Saved entries:
^^^^^^^^

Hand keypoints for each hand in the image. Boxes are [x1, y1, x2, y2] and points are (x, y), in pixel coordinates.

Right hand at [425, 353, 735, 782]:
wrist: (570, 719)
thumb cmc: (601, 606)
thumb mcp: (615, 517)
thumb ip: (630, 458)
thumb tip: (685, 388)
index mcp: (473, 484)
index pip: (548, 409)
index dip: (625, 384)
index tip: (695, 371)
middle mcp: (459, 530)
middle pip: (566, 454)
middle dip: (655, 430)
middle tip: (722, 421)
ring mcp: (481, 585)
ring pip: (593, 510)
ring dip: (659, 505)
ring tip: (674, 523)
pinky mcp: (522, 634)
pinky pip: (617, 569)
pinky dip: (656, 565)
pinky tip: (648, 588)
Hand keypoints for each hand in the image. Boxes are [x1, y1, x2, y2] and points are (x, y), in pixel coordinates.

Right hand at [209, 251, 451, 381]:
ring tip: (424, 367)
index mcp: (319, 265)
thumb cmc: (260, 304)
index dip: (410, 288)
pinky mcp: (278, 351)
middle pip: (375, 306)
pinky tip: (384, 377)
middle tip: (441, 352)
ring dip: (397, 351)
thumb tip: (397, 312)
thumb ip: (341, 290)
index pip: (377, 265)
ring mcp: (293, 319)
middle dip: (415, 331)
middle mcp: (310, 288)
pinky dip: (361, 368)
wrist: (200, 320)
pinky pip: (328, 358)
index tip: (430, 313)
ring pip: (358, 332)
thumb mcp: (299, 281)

^^^^^^^^

THE TASK:
Reproduce each entry exactly, leaving out nothing.

ANSWER TO THE PROBLEM:
Hand keypoints for each hand in the image. Boxes are [x1, y1, x2, y2] and points are (x, y), in pixel coordinates.

Right hand at [425, 353, 735, 782]:
wrist: (570, 719)
thumb cmc: (601, 606)
thumb mcp: (615, 517)
thumb ip: (630, 458)
thumb tip: (685, 388)
index mcp: (473, 484)
index pip: (548, 409)
index dip: (625, 384)
index tip: (695, 371)
middle mcp: (459, 530)
middle pip: (566, 454)
middle dip: (655, 430)
middle tip: (722, 421)
ring mcp: (481, 585)
ring pip: (593, 510)
ring dip: (659, 505)
ring tip: (674, 523)
pinky mcp: (522, 634)
pinky pip: (617, 569)
pinky dip: (656, 565)
pinky tip: (648, 588)
Hand keypoints for each hand in the image. Boxes are [x1, y1, x2, y2] and points are (x, y), in pixel coordinates.

Right hand at [209, 251, 451, 381]:
ring tip: (424, 367)
index mcp: (319, 265)
thumb cmc: (260, 304)
index dip: (410, 288)
pinky mcp: (278, 351)
middle pip: (375, 306)
pinky tip: (384, 377)
middle tip: (441, 352)
ring dip: (397, 351)
thumb tip: (397, 312)
thumb ip: (341, 290)
index pip: (377, 265)
ring mcp: (293, 319)
middle dip: (415, 331)
middle mcp: (310, 288)
pinky dip: (361, 368)
wrist: (200, 320)
pinky pip: (328, 358)
index tip: (430, 313)
ring pip: (358, 332)
thumb mcp: (299, 281)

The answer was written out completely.